NASA SBIR 2004 Solicitation


PROPOSAL NUMBER: 04 S5.02-8939
SUBTOPIC TITLE: Mars In Situ Robotics Technology
PROPOSAL TITLE: AGATE: Autonomous Go and Touch Exploration

SMALL BUSINESS CONCERN (Name, E-mail, Mail Address, City/State/Zip, Phone)
715 W. Michigan Ave.
Urbana, IL 61801-4841

PRINCIPAL INVESTIGATOR/PROJECT MANAGER (Name, E-mail, Mail Address, City/State/Zip, Phone)
Michael Seelinger
715 W. Michigan Ave.
Urbana, IL 61801-4841

The innovation (AGATE, for Autonomous Go And Touch Exploration) will enable single-sol "go and touch" instrument placement from distances of up to five meters for scientific exploration rovers. It will reduce the number of sols required to examine objects of scientific interest, while increasing the accuracy of instrument placement relative to visually-specified targets. AGATE, based on the proposing firm's patented MCSM control algorithm, is innovative in providing, for the first time, stereo-vision based precision control of the mobile base of the rover and the onboard robotic arm relative to a visually-specified target. This provides a significant advantage over current MER technology since the new system will automatically compensate for wheel slippage and kinematic inaccuracy in order to ensure accurate placement of the instrument relative to that target. The algorithm will use the NASA-JPL standard CAHVOR stereo-camera model used on the Sojourner, Spirit, and Opportunity rovers. A key element of the innovation will be the capability of autonomous, precise, and robust transfer of target information from the navigation cameras (used for long-range) to the front hazard cameras (used for positioning the robotic arm). In the commercial market, AGATE will enable a vision-guided forklift to engage autonomously pallets located on high shelves.

AGATE will enable high precision mobile manipulation from distances of on the order of five meters and will be applicable to a variety of NASA applications, most directly on planetary exploration rovers. AGATE high precision go and touch capability will allow more science to be accomplished in the same number of sols by ensuring accurate placement of the instrument relative to the visually-specified targets. AGATE will allow for graceful system degradation by allowing the system to continue operating even with a reduced number of degrees of freedom. AGATE would also benefit assembly and maintenance tasks requiring mobile manipulation.

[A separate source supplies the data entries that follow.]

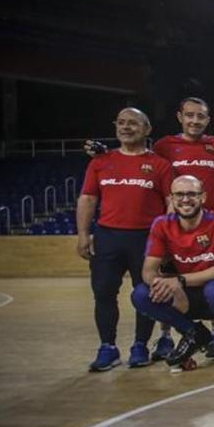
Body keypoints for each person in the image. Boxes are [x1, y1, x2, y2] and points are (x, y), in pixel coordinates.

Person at [75, 107, 173, 371]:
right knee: (104, 292)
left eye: (133, 123)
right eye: (121, 123)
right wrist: (84, 234)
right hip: (108, 236)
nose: (126, 127)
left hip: (146, 238)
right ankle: (107, 347)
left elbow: (170, 203)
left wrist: (167, 240)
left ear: (147, 129)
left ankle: (141, 344)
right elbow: (88, 199)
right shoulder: (100, 162)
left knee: (146, 293)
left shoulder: (159, 165)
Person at [130, 175, 214, 372]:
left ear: (203, 197)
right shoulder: (161, 224)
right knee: (140, 294)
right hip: (186, 296)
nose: (185, 199)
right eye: (179, 195)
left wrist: (180, 281)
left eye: (192, 194)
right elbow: (148, 270)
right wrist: (166, 285)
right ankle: (193, 333)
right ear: (172, 199)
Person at [151, 96, 214, 361]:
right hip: (176, 228)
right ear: (179, 117)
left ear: (208, 120)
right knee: (167, 278)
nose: (194, 121)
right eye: (189, 115)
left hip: (211, 225)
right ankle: (166, 337)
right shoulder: (164, 146)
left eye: (200, 116)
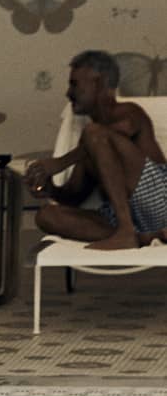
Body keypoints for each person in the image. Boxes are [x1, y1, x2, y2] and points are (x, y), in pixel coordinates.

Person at [25, 50, 167, 251]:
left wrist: (60, 162)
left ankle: (126, 232)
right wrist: (51, 189)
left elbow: (114, 131)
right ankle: (142, 236)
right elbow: (75, 196)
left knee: (94, 133)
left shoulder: (130, 113)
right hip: (127, 217)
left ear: (98, 83)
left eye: (74, 84)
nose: (68, 93)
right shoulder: (90, 142)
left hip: (161, 201)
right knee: (46, 215)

AGATE will enable computer-controlled forklifts to engage pallets located atop high shelves by providing the means for transferring visual target information from cameras on the forklift body to cameras attached to the forks. The AGATE system could be added to commercially available AGV (automatically guided-vehicle systems) enabling them to engage as-located pallets instead of relying on pallets prepositioned at precise, known locations. AGATE could be integrated onto standard forklifts as an operator-assist for engaging pallets located on high shelves. AGATE could also be used to control other commercial mobile manipulators, such as backhoes, cherry-pickers, etc.